Thursday, January 18, 2018

rpg - Is it legal to develop a game using D&D rules?


For a while now I've been thinking about trying my hand at creating a game similar in spirit and execution to Baldur's Gate, Icewind Dale and offshoots. I'd rather not face the full bulk of work in implementing my own RPG system - I'd like to use D&D rules.


Now, reading about the subject it seems there is something called "The License" which allows a company to brand a game as D&D. This license seems to be exclusive, and let's just say I don't have the money to buy it :p.



Is it still legal for me to implement and release such a game? Commercially or open-source? I'm not sure exactly which edition would fit the best, but since Baldur's Gate is based of 2nd edition, could I go ahead an implement that?


in short: what are the issues concerning licensing and publishing when it comes to D&D?


Also: Didn't see any similar question...



Answer



You cannot brand your game as D&D, period. You used to be able to brand your game as being D20 System compatible provided you followed a number of stipulations, not the least of which is that you couldn't reproduce or include rules for character advancement (XP, gaining levels, etc.) which basically means a player of your game would need a copy of the D&D Player's Handbook to level up; obviously those requirements are not in any way geared towards computer games, and creating one that is in any way officially a part of the D&D universe is going to require you forking over boatloads of cash to WotC. However, when WotC released 4th Edition D&D, they withdrew the d20 License so you can no longer brand anything as d20. You can just take the 3rd edition rules under the OGL, so long as your rules are also under the OGL. I have no idea how that translates to non-print rules, though, and it may well just be fundamentally incompatible (ask a lawyer; programmer nerds won't be able to answer that for you).
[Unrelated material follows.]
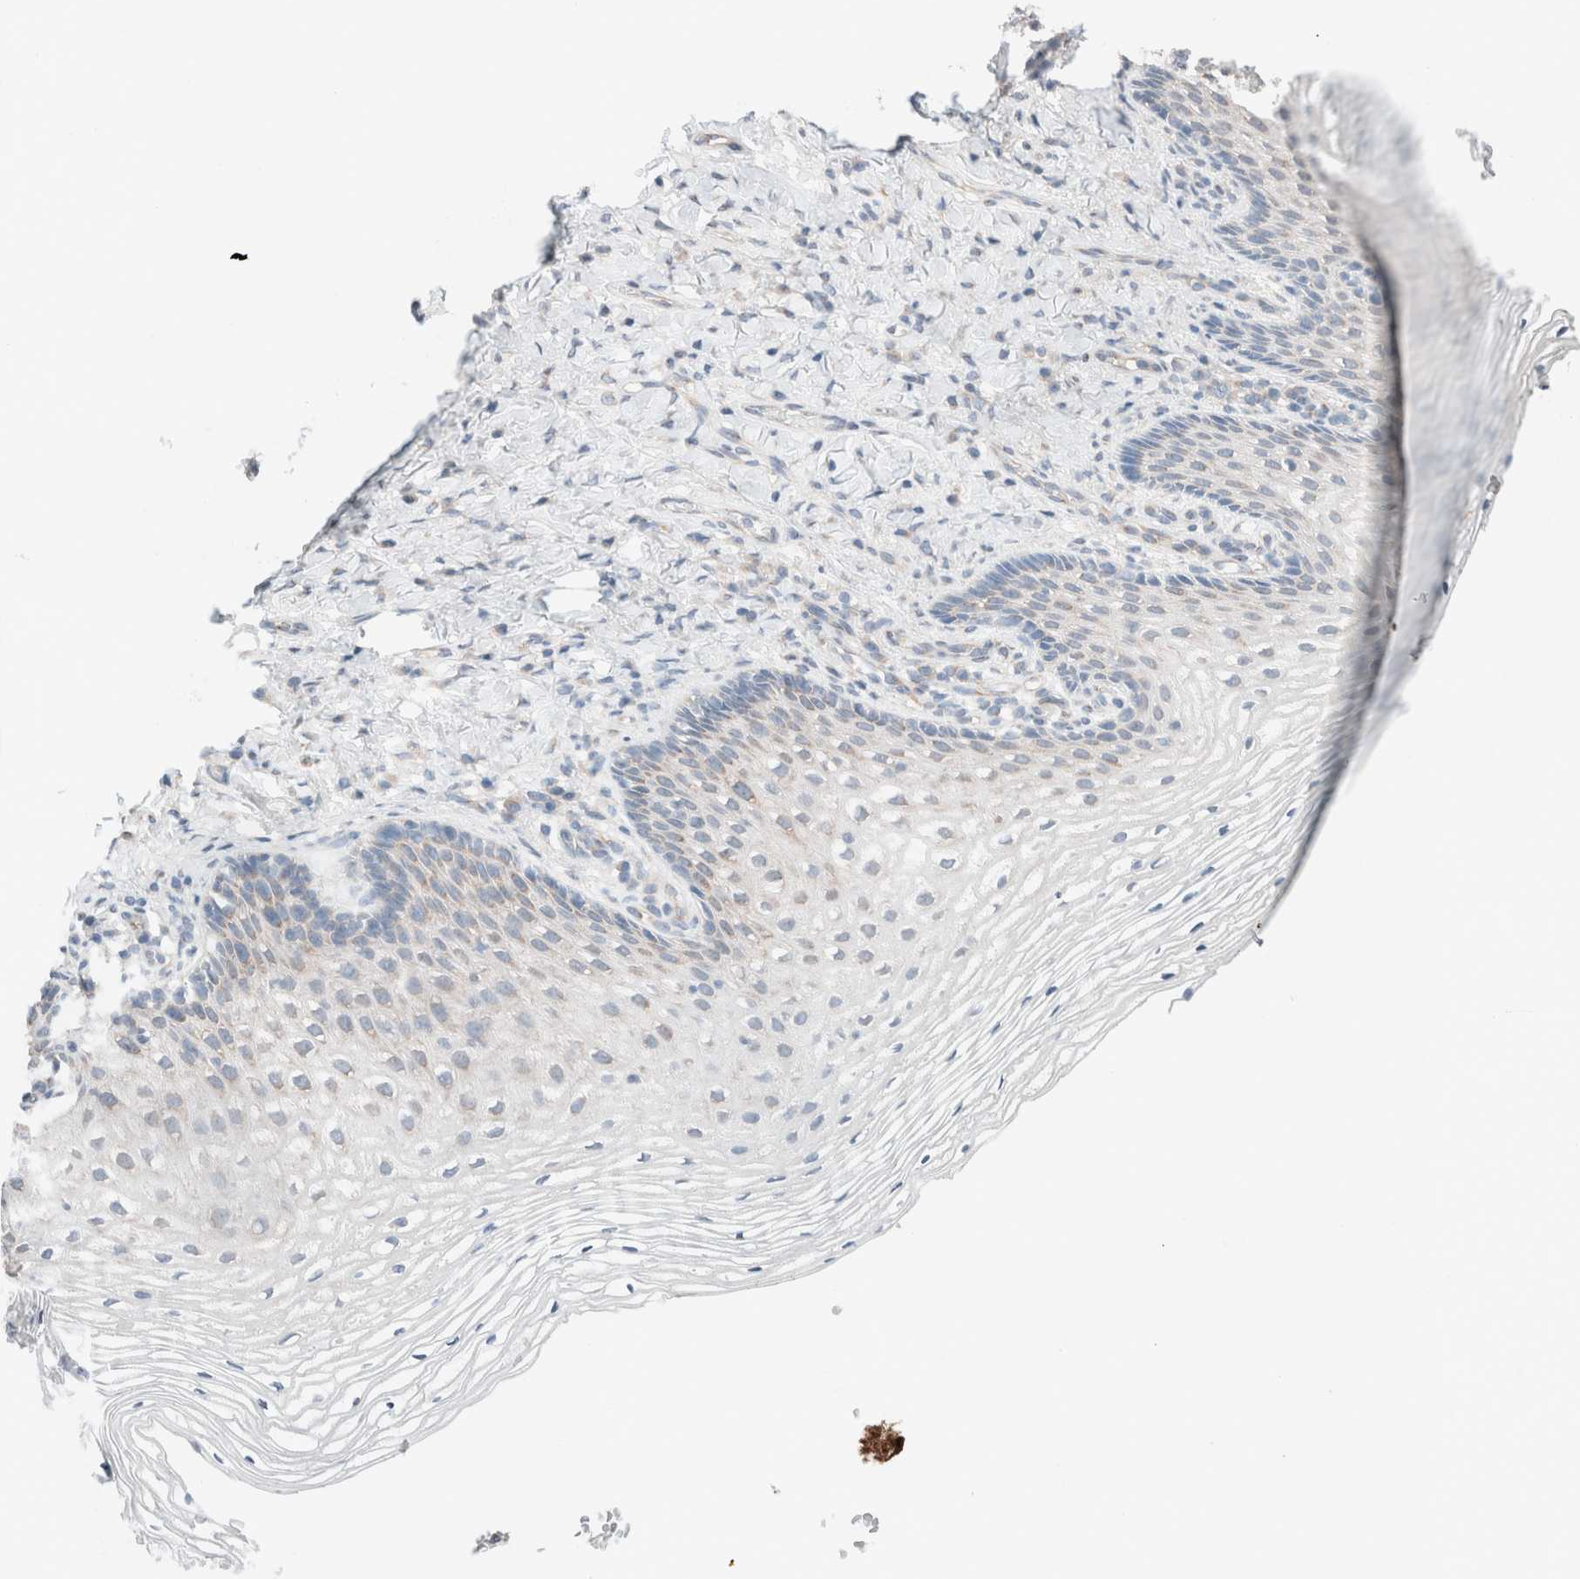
{"staining": {"intensity": "moderate", "quantity": "<25%", "location": "cytoplasmic/membranous"}, "tissue": "vagina", "cell_type": "Squamous epithelial cells", "image_type": "normal", "snomed": [{"axis": "morphology", "description": "Normal tissue, NOS"}, {"axis": "topography", "description": "Vagina"}], "caption": "An immunohistochemistry (IHC) histopathology image of unremarkable tissue is shown. Protein staining in brown labels moderate cytoplasmic/membranous positivity in vagina within squamous epithelial cells. (DAB IHC with brightfield microscopy, high magnification).", "gene": "CASC3", "patient": {"sex": "female", "age": 60}}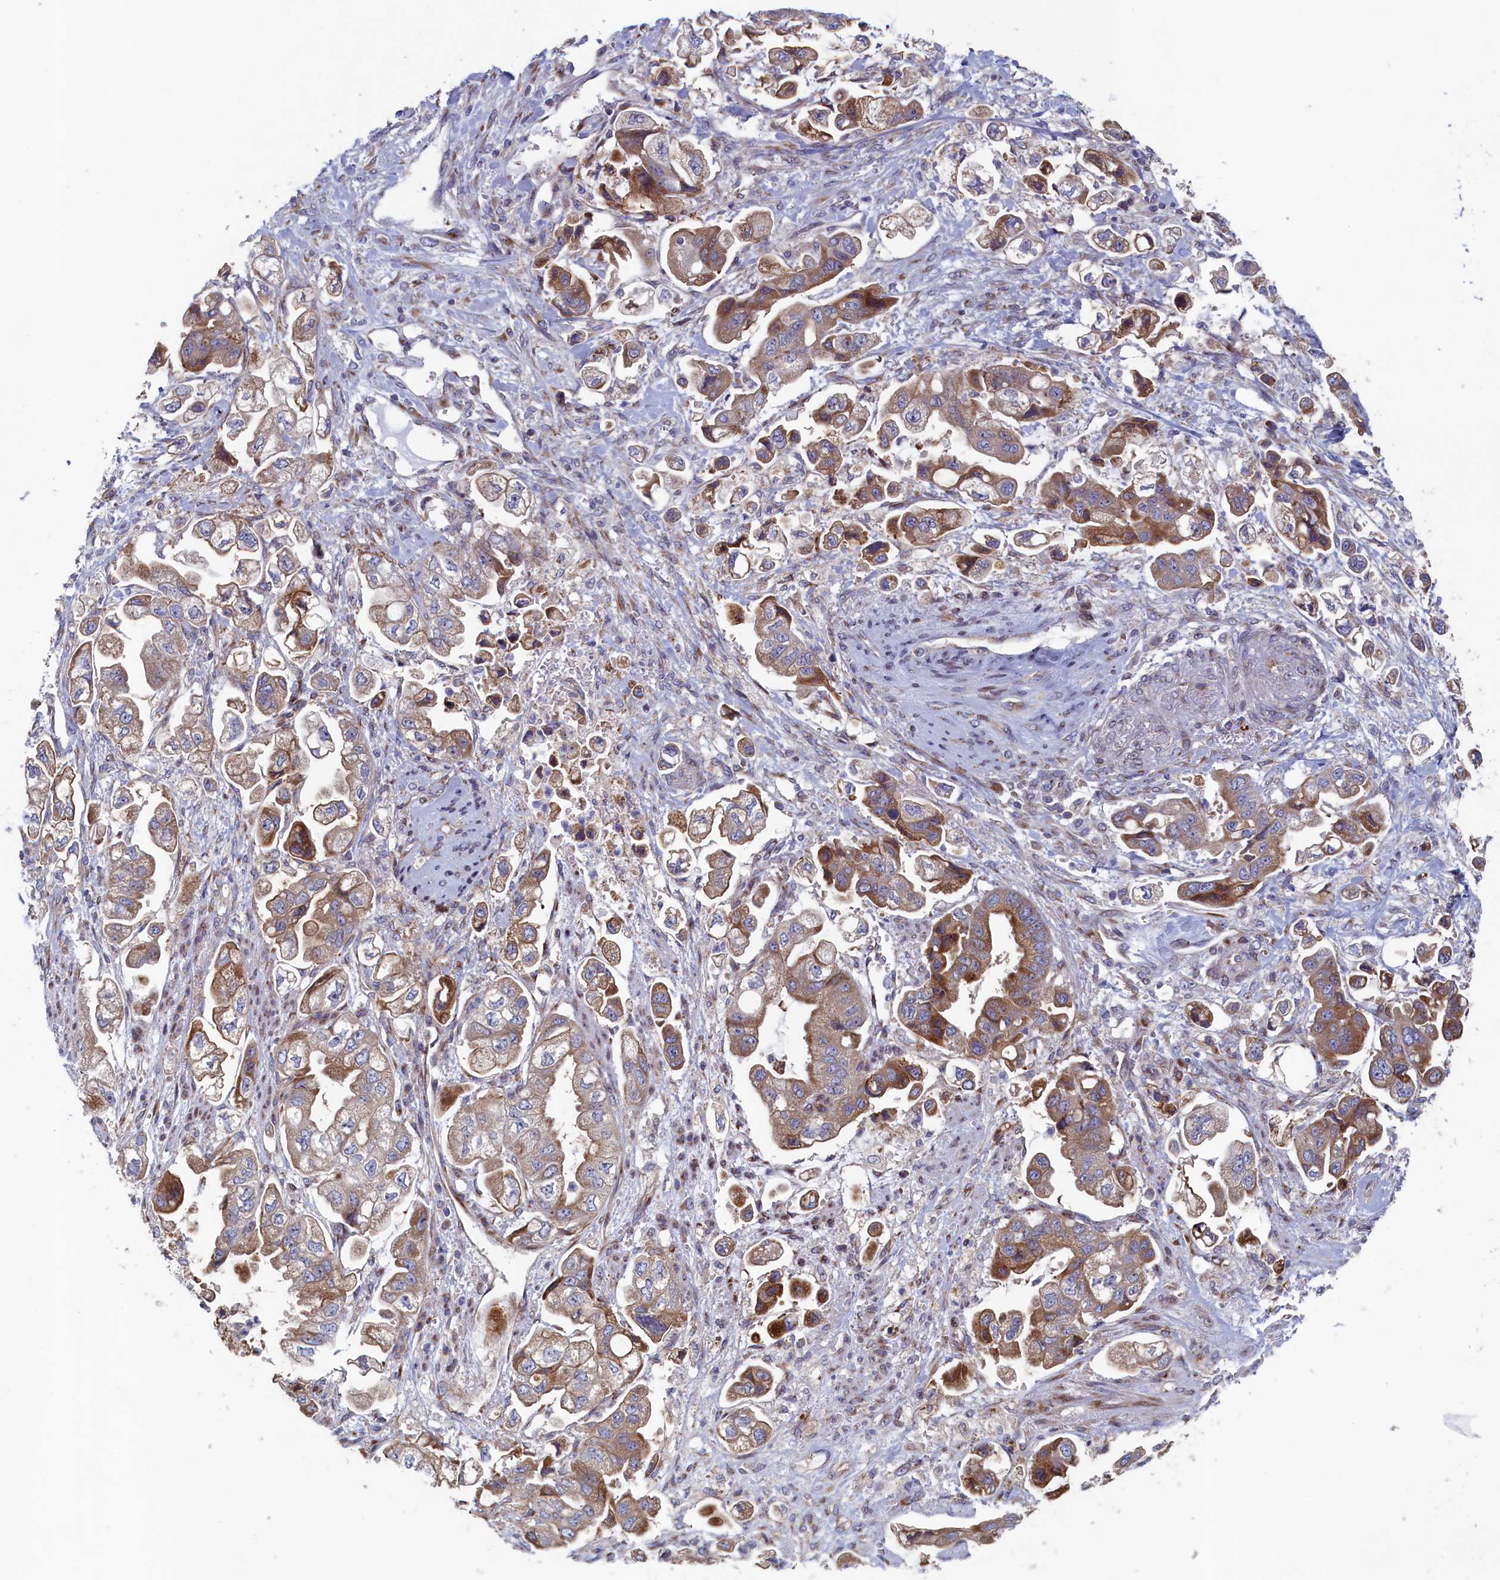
{"staining": {"intensity": "moderate", "quantity": "25%-75%", "location": "cytoplasmic/membranous"}, "tissue": "stomach cancer", "cell_type": "Tumor cells", "image_type": "cancer", "snomed": [{"axis": "morphology", "description": "Adenocarcinoma, NOS"}, {"axis": "topography", "description": "Stomach"}], "caption": "Immunohistochemical staining of stomach cancer (adenocarcinoma) shows medium levels of moderate cytoplasmic/membranous protein expression in about 25%-75% of tumor cells.", "gene": "MTFMT", "patient": {"sex": "male", "age": 62}}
You are basically free to use a ruleset that looks an awful lot like D&D at any time, though. Ever since the first computer RPG, D&D has been "ripped off" repeatedly, down to seeing obviously D&D-original mechanics like THAC0 showing up in a lot of old non-TSR-affiliated computer RPGs. You are legally obligated to avoid WotC trademarks (campaign setting names, iconic creatures like Beholders or Mind Flayers, etc.) and your rules cannot be a direct copy of the D&D source material. If you've got the same races with the same ability modifiers and the same feat tree and the same prestige classes, you're probably going to be in trouble. If you've got your own races and classes and a new "perk" tree and it just so happens that you have Primary Attributes that mathemtically work like D20's Ability Scores and a level advancement scheme that uses XP to gain levels and you get Primary Attribute increases every X levels and a new perk every Y levels and other class abilities each level... well, that's what just about every other combat-based RPG ever made has done and there's nothing WotC can do about it. A system that "feels" like D&D is one thing so long as nobody is going to look at it and think, "holy cow, that's D&D!"


I know it's not an answer to your question, but my advice is to just steer clear, if for the following reason only: different gaming mediums have different strengths and weaknesses, and the design choices and compromises made for one medium rarely make sense when transferred to another. D&D's rules work great in pen-and-paper games but do not work well in a computer game, an ARG or LARP, a card game, or so on. Even awesome classic D&D computer games like Baldur's Gate made a lot of subtle and not-so-subtle tweaks to the rules and even then still came out with worse experience than what could have been accomplished with a set of mechanics better suited to a point-and-click real-time dungeon crawler.


And really, inventing your own game mechanics isn't terribly hard in the grand scheme of things. If you can write a game like Baldur's Gate (something a team of fans working on GemRB has still yet to completely finish off even after years of work, and that's ignoring the development of any custom content!), you can absolutely write an RPG rule set. Doing so is going to take a tiny fraction of the time it'll take you to make the rest of the code and content for your game.